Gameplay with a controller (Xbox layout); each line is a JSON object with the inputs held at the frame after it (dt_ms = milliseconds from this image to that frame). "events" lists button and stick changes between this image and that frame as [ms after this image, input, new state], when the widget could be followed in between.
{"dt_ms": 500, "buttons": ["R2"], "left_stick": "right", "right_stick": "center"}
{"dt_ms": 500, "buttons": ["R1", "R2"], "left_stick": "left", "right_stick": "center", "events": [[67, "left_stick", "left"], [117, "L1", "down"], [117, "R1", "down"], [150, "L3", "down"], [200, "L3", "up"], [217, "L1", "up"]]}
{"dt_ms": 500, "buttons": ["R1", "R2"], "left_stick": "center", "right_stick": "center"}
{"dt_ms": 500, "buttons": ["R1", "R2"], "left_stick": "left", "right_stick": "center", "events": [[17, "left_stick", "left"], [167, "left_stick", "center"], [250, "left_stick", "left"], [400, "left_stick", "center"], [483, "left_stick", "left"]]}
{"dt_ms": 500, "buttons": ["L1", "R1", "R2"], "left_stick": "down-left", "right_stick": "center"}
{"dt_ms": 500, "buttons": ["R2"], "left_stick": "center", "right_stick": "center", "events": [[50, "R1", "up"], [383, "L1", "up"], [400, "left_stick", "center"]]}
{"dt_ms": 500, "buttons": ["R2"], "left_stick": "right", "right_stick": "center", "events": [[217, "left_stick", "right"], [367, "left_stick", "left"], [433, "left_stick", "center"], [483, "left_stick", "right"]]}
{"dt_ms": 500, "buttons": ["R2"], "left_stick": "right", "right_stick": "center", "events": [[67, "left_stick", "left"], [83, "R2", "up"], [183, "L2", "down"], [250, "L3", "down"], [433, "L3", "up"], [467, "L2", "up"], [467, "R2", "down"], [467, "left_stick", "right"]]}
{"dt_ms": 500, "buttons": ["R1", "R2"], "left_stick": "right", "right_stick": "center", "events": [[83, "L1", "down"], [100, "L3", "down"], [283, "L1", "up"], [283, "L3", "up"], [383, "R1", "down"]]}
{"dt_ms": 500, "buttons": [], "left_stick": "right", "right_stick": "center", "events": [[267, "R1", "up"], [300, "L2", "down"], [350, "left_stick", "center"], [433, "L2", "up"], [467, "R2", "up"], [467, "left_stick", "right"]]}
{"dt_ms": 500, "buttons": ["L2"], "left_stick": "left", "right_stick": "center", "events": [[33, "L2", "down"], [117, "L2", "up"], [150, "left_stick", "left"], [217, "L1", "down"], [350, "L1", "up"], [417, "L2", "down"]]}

____________________

All entries above need to be copied verbatim.

Gameplay with a controller (Xbox layout); each line is a JSON object with the inputs held at the frame after it (dt_ms = milliseconds from this image to that frame). "events" lists button and stick changes between this image and that frame as [ms after this image, input, new state], when the widget could be followed in between.
{"dt_ms": 500, "buttons": ["R2"], "left_stick": "right", "right_stick": "center"}
{"dt_ms": 500, "buttons": ["R1", "R2"], "left_stick": "left", "right_stick": "center", "events": [[67, "left_stick", "left"], [117, "L1", "down"], [117, "R1", "down"], [150, "L3", "down"], [200, "L3", "up"], [217, "L1", "up"]]}
{"dt_ms": 500, "buttons": ["R1", "R2"], "left_stick": "center", "right_stick": "center"}
{"dt_ms": 500, "buttons": ["R1", "R2"], "left_stick": "left", "right_stick": "center", "events": [[17, "left_stick", "left"], [167, "left_stick", "center"], [250, "left_stick", "left"], [400, "left_stick", "center"], [483, "left_stick", "left"]]}
{"dt_ms": 500, "buttons": ["L1", "R1", "R2"], "left_stick": "down-left", "right_stick": "center"}
{"dt_ms": 500, "buttons": ["R2"], "left_stick": "center", "right_stick": "center", "events": [[50, "R1", "up"], [383, "L1", "up"], [400, "left_stick", "center"]]}
{"dt_ms": 500, "buttons": ["R2"], "left_stick": "right", "right_stick": "center", "events": [[217, "left_stick", "right"], [367, "left_stick", "left"], [433, "left_stick", "center"], [483, "left_stick", "right"]]}
{"dt_ms": 500, "buttons": ["R2"], "left_stick": "right", "right_stick": "center", "events": [[67, "left_stick", "left"], [83, "R2", "up"], [183, "L2", "down"], [250, "L3", "down"], [433, "L3", "up"], [467, "L2", "up"], [467, "R2", "down"], [467, "left_stick", "right"]]}
{"dt_ms": 500, "buttons": ["R1", "R2"], "left_stick": "right", "right_stick": "center", "events": [[83, "L1", "down"], [100, "L3", "down"], [283, "L1", "up"], [283, "L3", "up"], [383, "R1", "down"]]}
{"dt_ms": 500, "buttons": [], "left_stick": "right", "right_stick": "center", "events": [[267, "R1", "up"], [300, "L2", "down"], [350, "left_stick", "center"], [433, "L2", "up"], [467, "R2", "up"], [467, "left_stick", "right"]]}
{"dt_ms": 500, "buttons": ["L2"], "left_stick": "left", "right_stick": "center", "events": [[33, "L2", "down"], [117, "L2", "up"], [150, "left_stick", "left"], [217, "L1", "down"], [350, "L1", "up"], [417, "L2", "down"]]}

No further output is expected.